Dans cet entretien, Hiba Hanano, Cheffe du Bureau de coordination des affaires humanitaires (OCHA) à Alep, partage son expérience à la suite des récents événements insurrectionnels en Syrie et comment son équipe gère le travail humanitaire malgré la peur et l’incertitude.
Ces dernières semaines ont été assez dramatiques en Syrie. Pouvez-vous nous dire comment l'équipe d'Alep a fait face à la situation ?
Les dernières semaines ont été difficiles pour nous tous. Les derniers bouleversements à Alep ont commencé le 26 novembre avec des bombardements et des frappes aériennes qui ont retenti dans toute la ville, touchant des zones résidentielles et faisant de nombreuses victimes civiles.
Le 29 novembre, la population locale a commencé à fuir Alep. En raison de la tournure soudaine des événements, j’ai convoqué une réunion d’urgence du personnel pour discuter avec mes collègues et entendre leurs inquiétudes.
Et, en équipe, nous avons décidé que tous les membres du personnel se regrouperaient au bureau avec nos familles respectives.

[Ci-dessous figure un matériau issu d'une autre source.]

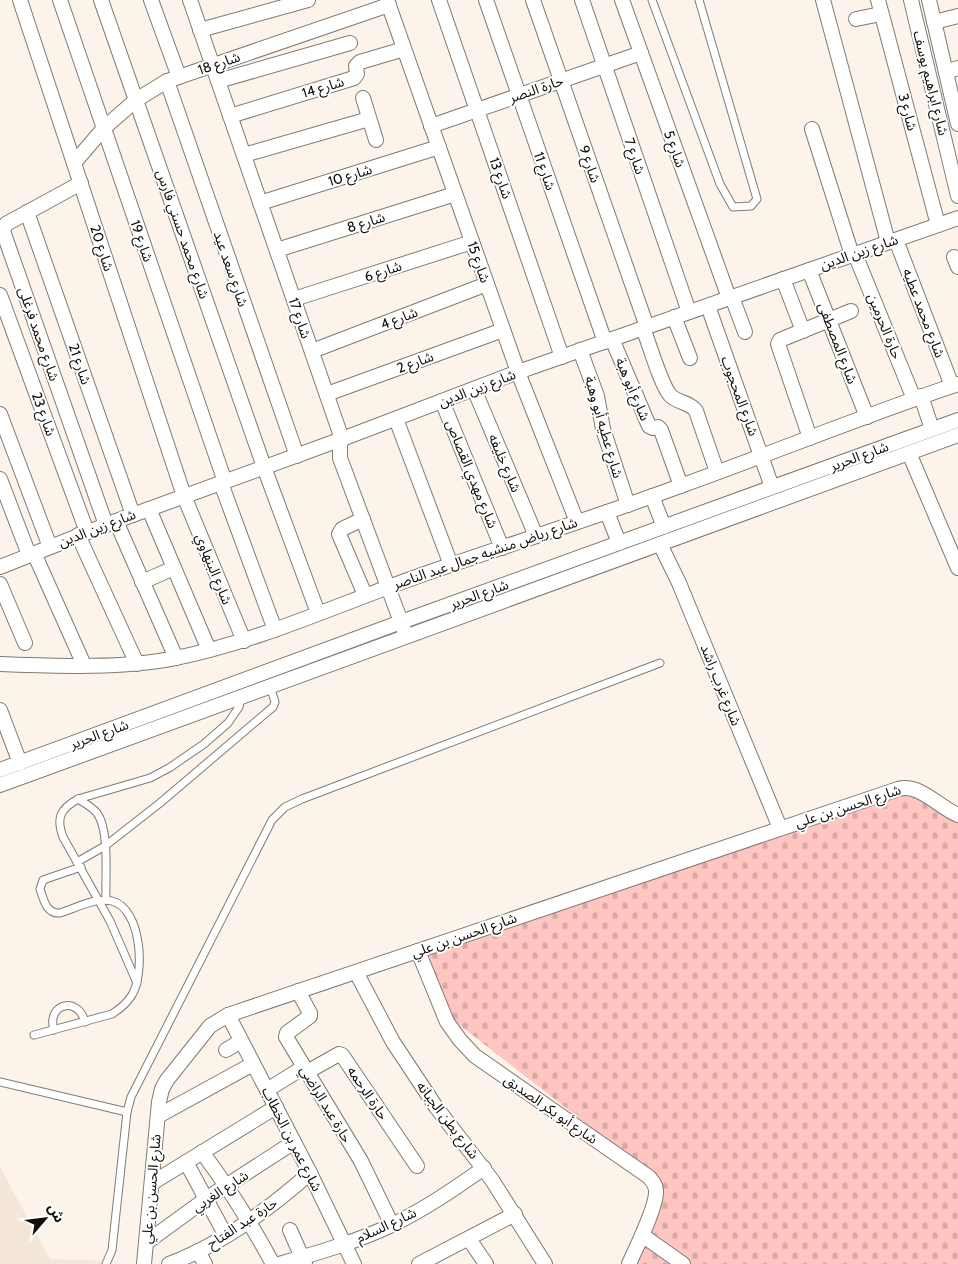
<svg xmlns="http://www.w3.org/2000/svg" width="958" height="1264" viewBox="0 0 958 1264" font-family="Cabin,'Noto Sans Arabic',sans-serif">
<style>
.built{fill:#f4e7d9}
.cemetery{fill:url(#cemetery-stones)}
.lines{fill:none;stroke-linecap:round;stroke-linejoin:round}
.service-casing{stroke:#827a73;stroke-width:9}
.minor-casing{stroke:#827a73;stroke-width:16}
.service{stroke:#fff;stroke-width:7}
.minor{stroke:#fff;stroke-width:14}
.labels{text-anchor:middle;stroke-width:4;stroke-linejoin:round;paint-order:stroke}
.street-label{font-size:14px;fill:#100e0b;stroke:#fff}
</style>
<defs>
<pattern id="cemetery-stones" width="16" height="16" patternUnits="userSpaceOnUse" patternTransform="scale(1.25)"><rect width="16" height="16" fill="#ffc5c0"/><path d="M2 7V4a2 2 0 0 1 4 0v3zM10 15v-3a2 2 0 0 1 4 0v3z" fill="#daa8a4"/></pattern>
</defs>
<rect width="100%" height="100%" fill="#fcf4eb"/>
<polygon class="built" points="0,1167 50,1259 109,1261 110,1264 0,1264"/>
<polygon class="cemetery" points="916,788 958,815 958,1264 638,1264 660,1204 652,1175 448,1016 427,951"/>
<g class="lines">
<defs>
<g id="service">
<polyline points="652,0 720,184 733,207 751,206 757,199 699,0"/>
<path d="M78,799C85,803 92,807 97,813C110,831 105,877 106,900"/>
<polyline points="77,862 105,846 160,803 273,707 275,702 270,686"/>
<path d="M137,983L110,921L63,837C56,818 60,809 78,799L150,778L169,768L204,744L228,723L239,707L241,698"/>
<path d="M54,1030C46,1004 78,995 85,1022"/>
<path d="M34,1035L112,1014C120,1009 127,1003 132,995C145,973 142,909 112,901C96,897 76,908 60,913C46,914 44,900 40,889L43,880L81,867"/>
<polyline points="0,1082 127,1112"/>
<polyline points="106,1264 112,1250 127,1112 131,1097 272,820 285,807 302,799 660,663"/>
</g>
<g id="minor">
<polyline points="20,0 184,496 244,641"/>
<polyline points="60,0 225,482"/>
<polyline points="101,0 264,467 318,613"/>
<polyline points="151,0 179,77"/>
<polyline points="190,0 342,439 340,445 340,458 404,630"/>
<polyline points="387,0 518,372 577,522"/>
<polyline points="439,0 562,357"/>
<polyline points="486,0 605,342"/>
<polyline points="533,0 647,327"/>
<polyline points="582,0 689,312"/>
<polyline points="622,0 729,298"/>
<polyline points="823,0 888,242"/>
<polyline points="878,0 938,225"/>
<polyline points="911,0 958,196"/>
<polyline points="929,0 958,124"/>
<polyline points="856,19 881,14"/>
<polyline points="934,22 958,16"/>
<polyline points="200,30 308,0"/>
<polyline points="946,72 958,68"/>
<polyline points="167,81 297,456"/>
<polyline points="218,81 350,43"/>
<polyline points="363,98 376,140"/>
<polyline points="230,116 354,78 357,74 356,66 360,62 404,49"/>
<polyline points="431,126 641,53"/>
<polyline points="812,129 852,255"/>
<polyline points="244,155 369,119"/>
<polyline points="74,163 104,128 136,100 167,81 389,5"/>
<polyline points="81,183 6,224 3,231 106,525"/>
<polyline points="260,203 439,147"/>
<polyline points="27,212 133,515"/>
<polyline points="896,240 952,386"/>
<polyline points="277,250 455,194"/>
<polyline points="855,254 914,399"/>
<polyline points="954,257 958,267"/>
<polyline points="809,270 867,417"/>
<polyline points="783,279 803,331"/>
<polyline points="0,295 87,532"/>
<polyline points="732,297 745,332"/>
<polyline points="294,299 472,242"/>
<polyline points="708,306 772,487"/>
<polyline points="674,317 690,358"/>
<path d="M643,328C649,343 661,385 670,395C677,403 690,402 696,411L717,472"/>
<polyline points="612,339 649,426 653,428 658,427 661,430 681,486"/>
<polyline points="580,350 597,396 603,429 628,505"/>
<polyline points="312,351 487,284"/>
<polyline points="474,389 536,536"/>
<polyline points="327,394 503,330"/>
<polyline points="921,396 932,429"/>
<polyline points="442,401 502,548"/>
<polyline points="0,414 50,547"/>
<polyline points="396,419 451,565"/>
<polyline points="810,438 778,344 780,340 851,311"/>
<polyline points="909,453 958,568"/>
<polyline points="0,479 29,555"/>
<polyline points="221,483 275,630"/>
<polyline points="652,496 664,527"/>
<polyline points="149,509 209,650"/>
<polyline points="607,512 619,543"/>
<polyline points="363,519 342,529 339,534 365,595"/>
<polyline points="116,521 176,658"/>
<polyline points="78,535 137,664"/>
<polyline points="660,544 679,583 780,828"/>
<polyline points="34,553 84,665"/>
<polyline points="0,567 116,521 342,439 518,372 958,218"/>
<polyline points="142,582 174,568"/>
<polyline points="0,584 25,643"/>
<path d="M0,664C55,666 122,669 176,658C264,640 345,601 430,572C514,543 599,516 683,485C775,452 865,415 958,384"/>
<polyline points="0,710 20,763"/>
<polyline points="0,770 401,622 958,420"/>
<polyline points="0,785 958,435"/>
<path d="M418,951L447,1022L460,1040L475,1056L649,1177C653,1182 656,1185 656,1191C657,1206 636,1248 629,1264"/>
<polyline points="356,972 393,1042 436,1107 492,1180 545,1264"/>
<polyline points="298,991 310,1013 310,1016 287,1033 286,1037 361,1161 392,1225"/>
<polyline points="228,1015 310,1173 354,1264"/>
<polyline points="226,1050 241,1041"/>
<polyline points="307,1072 339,1054 342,1055 417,1166"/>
<polyline points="267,1090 304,1067"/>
<polyline points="158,1116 253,1064"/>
<path d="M202,1152C229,1188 252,1225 273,1264"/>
<polyline points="186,1162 226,1236"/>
<polyline points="152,1183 276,1107"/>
<polyline points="290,1230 305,1264"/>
<polyline points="642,1235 683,1264"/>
<polyline points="469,1239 486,1264"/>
<polyline points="147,1242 206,1199 294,1142"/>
<polyline points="198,1251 205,1264"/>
<path d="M144,1264L159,1102L162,1089L167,1080L210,1026L228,1015L898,789C920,783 938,807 958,815"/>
<path d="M169,1264C222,1244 268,1210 310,1173"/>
<path d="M279,1264C317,1253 356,1242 392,1225C425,1209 454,1189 484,1168"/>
<polyline points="419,1264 515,1214"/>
</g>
</defs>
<use href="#service" class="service-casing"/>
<use href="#minor" class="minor-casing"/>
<use href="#service" class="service"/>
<use href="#minor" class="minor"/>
</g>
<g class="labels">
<g class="street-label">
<text transform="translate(219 63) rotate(-19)" y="5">شارع 18</text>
<text transform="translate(931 83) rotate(76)" y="5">شارع ابراهيم يوسف</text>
<text transform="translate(323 87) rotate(-17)" y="5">شارع 14</text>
<text transform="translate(536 89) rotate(-19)" y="5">حارة النصر</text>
<text transform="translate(908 112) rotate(75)" y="5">شارع 3</text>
<text transform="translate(675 149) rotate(70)" y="5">شارع 5</text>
<text transform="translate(635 156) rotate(71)" y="5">شارع 7</text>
<text transform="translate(590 164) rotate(71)" y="5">شارع 9</text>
<text transform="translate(545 171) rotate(71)" y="5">شارع 11</text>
<text transform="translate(350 175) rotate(-17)" y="5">شارع 10</text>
<text transform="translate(501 178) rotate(71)" y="5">شارع 13</text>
<text transform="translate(366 222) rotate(-17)" y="5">شارع 8</text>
<text transform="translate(183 234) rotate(71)" y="5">شارع محمد حسني فارس</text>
<text transform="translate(142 241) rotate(71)" y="5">شارع 19</text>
<text transform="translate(102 248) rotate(72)" y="5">شارع 20</text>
<text transform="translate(859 252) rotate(-19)" y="5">شارع زين الدين</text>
<text transform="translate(479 262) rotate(71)" y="5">شارع 15</text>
<text transform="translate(231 269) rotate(71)" y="5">شارع سعد عيد</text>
<text transform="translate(383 271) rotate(-18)" y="5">شارع 6</text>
<text transform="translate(924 313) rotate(69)" y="5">شارع محمد عطيه</text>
<text transform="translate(300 318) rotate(71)" y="5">شارع 17</text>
<text transform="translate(399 318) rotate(-21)" y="5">شارع 4</text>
<text transform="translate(885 326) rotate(68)" y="5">حارة الحرمين</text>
<text transform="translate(39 334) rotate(71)" y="5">شارع محمد فرغلى</text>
<text transform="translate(838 343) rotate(69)" y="5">شارع المصطفى</text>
<text transform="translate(415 362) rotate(-20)" y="5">شارع 2</text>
<text transform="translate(80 364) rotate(71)" y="5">شارع 21</text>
<text transform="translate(477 388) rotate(-21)" y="5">شارع زين الدين</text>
<text transform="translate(633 389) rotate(67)" y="5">شارع أبو هبة</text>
<text transform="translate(740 396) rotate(70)" y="5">شارع المحجوب</text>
<text transform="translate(44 414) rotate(70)" y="5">شارع 23</text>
<text transform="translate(604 427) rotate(74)" y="5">شارع عطيه أبو وهبة</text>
<text transform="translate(859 456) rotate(-20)" y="5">شارع الحرير</text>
<text transform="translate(505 463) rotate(67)" y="5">شارع خليفه</text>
<text transform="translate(472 474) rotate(68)" y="5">شارع مهدي القصاص</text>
<text transform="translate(97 528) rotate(-21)" y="5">شارع زين الدين</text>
<text transform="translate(485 553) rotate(-19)" y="5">شارع رياض منشيه جمال عبد الناصر</text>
<text transform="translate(214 569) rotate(68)" y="5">شارع البنهاوي</text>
<text transform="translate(479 594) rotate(-20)" y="5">شارع الحرير</text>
<text transform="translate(721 685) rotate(68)" y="5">شارع غرب راشد</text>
<text transform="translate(99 734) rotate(-20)" y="5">شارع الحرير</text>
<text transform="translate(848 806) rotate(-18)" y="5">شارع الحسن بن علي</text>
<text transform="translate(464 935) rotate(-19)" y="5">شارع الحسن بن علي</text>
<text transform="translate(368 1093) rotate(56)" y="5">حارة الرحمه</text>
<text transform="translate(326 1104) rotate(59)" y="5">حارة عبد الراضي</text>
<text transform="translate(551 1109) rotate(35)" y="5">شارع أبو بكر الصديق</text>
<text transform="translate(448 1120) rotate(53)" y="5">شارع بطن الجبانه</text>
<text transform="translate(292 1139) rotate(63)" y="5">شارع عمر بن الخطاب</text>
<text transform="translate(151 1189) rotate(-85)" y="5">شارع الحسن بن علي</text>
<text transform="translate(220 1191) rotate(-33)" y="5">شارع الغربي</text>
<text transform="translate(242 1223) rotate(-33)" y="5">حارة عبد الفتاح</text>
<text transform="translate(386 1225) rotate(-25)" y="5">شارع السلام</text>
</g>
</g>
<g transform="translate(45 1219) rotate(62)" stroke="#ffffff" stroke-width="4" paint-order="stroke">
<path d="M0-4L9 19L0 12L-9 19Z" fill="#100e0b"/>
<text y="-8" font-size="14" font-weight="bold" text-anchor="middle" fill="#100e0b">ش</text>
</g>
</svg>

Nous savions que nous allions affronter l'inconnu ensemble. Nous avons quitté nos maisons en toute hâte, n'emportant avec nous que nos documents de base.
Nous dormions tous par terre dans nos bureaux. Nos enfants jouaient ensemble à côté de nous et nous nous sentions comme une grande famille. Cela nous a aidés à rester forts.
Ces premiers jours se sont écoulés très lentement. Ils ont été terrifiants. L'inquiétude est née du traumatisme passé, du conflit et des bombardements massifs.
Nous avions un sentiment de déjà-vu pour la période entre 2012 et 2016. Notre peur s’est matérialisée lorsque les frappes aériennes ont commencé à s’abattre sur la ville d’Alep.
En tant que chef d’équipe, quelles sont, selon vous, les compétences essentielles à posséder en cas de crise ?
Je crois avant tout à l’unité. J’ai fait de mon mieux pour rassembler mes collègues, pour qu’ils se soutiennent mutuellement et pour qu’ils s’entraident en cas de besoin.
Mais je crois aussi en notre mandat et en notre capacité à faire la différence pour les personnes qui dépendent de nous. C’est ce qui me pousse à mettre mes peurs de côté et à rester concentrée sur ce qui doit être fait.
En tant qu’humanitaires, nous avons tendance à oublier que nous sommes aussi des êtres humains. Nous avons nos peurs, nous remettons en question nos choix, mais n’hésitons pas à demander de l’aide lorsque nous en avons besoin.
Je n’ai pas le sentiment d’avoir accompli quelque chose d’extraordinaire. Je crois que nous l’avons tous fait, en restant côte à côte comme une seule équipe pendant ces moments difficiles.